Paylaş
Sözcük Rus Bolşevik Partisi lügatinde zuhur etmiştir. İlk telaffuzu da 1919 yılındadır.
Sonra aynı parti binbir yeni kısaltmayla Orwell romanındaki totaliter dili icat etmiştir ki, komünistler yukarıdaki deyimi ülkenin en yüksek organını tanımlamak için kullanmıştır.
GERÇİ doğru, söz konusu organ kâğıt üzerine Merkez Komitesi diye zikredilmiştir.
Yani Parti’nin teorik olarak, insanı zekâsıyla alay eden bir Lenin’in uydurduğu ve “demokratik merkeziyetçilik” diye dayatılan şarlatanlığına göre yönetildiği varsayılmıştır.
Duyun da inanmayın! Çünkü aslında bu kuyruklu yalan bile asla hayata geçmemiştir.
Ömrü vefa ettiği müddetçe “Kötülükler İmparatorluğu”nda daima ve daima, sayısı iki, hatta tek elin parmaklarıyla sınırlı kalan bir despotlar eliti hükümranlık sürdürmüştür.
İşte, o hazretlerin buluştuğu kamaranın adı da “politbüro” etiketiyle vaftiz edilmiştir.
Öyle ki, sen, ben, bizim oğlan; yani Stalin, Malenkov, Molotof yoldaş falan; ve de gelsin Kremlin mahremindeki salona çay, havyar, votka, Sibirya zindanlarındaki mahkûm kotasının kaç milyona çıkartılacağından, Omsk’taki montaj atölyelerinde kaç milimetre cıvata vidalanacağına, “kızıl oligarşi” evet demeden bütün Rusyalar’da tek bir kuş dahi uçamamıştır.
TA Gorbaçov’a kadar da yukarıdaki yapı hiç değişmedi. Yegâne bir istisna vardır.
Stalin öldüğünde “Politbüro” çoğunluğunu yitiren Kruşçof 1953 Eylül’ünde Merkez Komitesi Plenumu’nu imdada çağırdı ki, ancak buradaki destekle iktidarını pekiştirdi.

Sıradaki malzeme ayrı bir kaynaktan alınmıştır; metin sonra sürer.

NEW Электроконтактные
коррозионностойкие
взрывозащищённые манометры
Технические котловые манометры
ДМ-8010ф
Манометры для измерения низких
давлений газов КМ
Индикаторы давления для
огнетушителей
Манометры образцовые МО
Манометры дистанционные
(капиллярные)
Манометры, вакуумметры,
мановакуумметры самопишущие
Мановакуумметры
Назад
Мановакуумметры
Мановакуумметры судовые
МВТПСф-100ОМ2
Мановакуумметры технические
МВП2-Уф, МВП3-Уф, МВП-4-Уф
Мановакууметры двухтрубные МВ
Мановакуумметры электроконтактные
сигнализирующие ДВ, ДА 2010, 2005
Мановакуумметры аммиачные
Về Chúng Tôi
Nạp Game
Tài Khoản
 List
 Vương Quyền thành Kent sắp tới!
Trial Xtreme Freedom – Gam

Artı, iktidarda veya değil, “Büyük Ağabey”i taklitle mükellef olan tüm komünist partileri aynı totaliter şemayı kendi bünyelerine de yansıttılar. Mostralıkları bizde bile duruyor.
Dolayısıyla, evrensel literatürde “politbüro” sözü telaffuz edildiği an ilk olarak, koyu takım elbiseleri ve asık suratlarıyla objektife bakan; kol kırılır yen içinde diyerek de dışarıya renk vermeden kapalı bir organizmayı demir yumrukla yöneten “demirbaşlar” düşünülür.
Lâfın kısası, “politbüro” kelimesi şeffaflığın, yeniliğin, sorgulayıcılığın, eleştirelliğin ve de tabii ki demokratlığın tam zıddındaki kavramları çağrıştırır ki, insanın sırtını ürpertir.
MALÛM, Sovyetler Birliği Komünist Partisi’nde ezelden beri hüküm sürmüş olan bu totaliter yönetim mekanizması Mihail Gorbaçov birlikte ve tedricen değişmeye başladı.
“Şeffaflaşma” ve “yediden yapılanma” atılımları 1985’ten itibaren dinozoru sarstı.
Oysa aslına bakarsanız aynı Gorbaçov hem en baştan beri söz konusu merdanenin bir dişlisi olarak yetişmişti, hem de asla Parti’yi tasfiye etmek gibi bir niyet taşımıyordu.
Ancak yeni SBKP yeni lideri dönüşümün zorunluluğunu anlayacak kadar aklıselim ve de mevcut köhnelikle artık hiçbir yere varılamayacağını kavrayacak kadar öngörü sahibiydi.
Gerisini biliyoruz, burada bir defa daha tekrarlamayacağım.
İMDİİ, her ne kadar adı komünist ve amblemi orak-çekiç değilse bile ideolojik durağanlığı ve idari mekanizması itibariyle bilumum eski komünist partilerinin izdüşümünü yansıtan; zaten işte bu yüzden de merkez organına “politbüro” sıfatı verilen CHP’deki son gelişmelere bakıyorum da, kendi kendime “acaba mı” diyorum? Biraz biraz umutlanıyorum.
Acaba, tıpkı Gorbaçov gibi merdane dişlisi olarak yetişmiş bir Kemal Kılıçdaroğlu da devr-i daimi değiştirip ve yine onun gibi aklıselim ve öngörüyle davranıp, “şeffaflaşma” ve “yeniden yapılanma” atılımına cesaret ederek altı oklu kurumu dönüştürebilecek mi?
Acaba o da Mihail Sergiyeviç gibi “politbüro”daki “demirbaşlar”ın tekere sokacağı çomağı kırıp CHP’yi çağın, dünyanın ve Türkiye’nin düzeyine çıkartacak ufku açabilecek mi?
Bilemiyorum ama öyle olabilmesini bütün kalbimle ümit ve temenni ediyorum!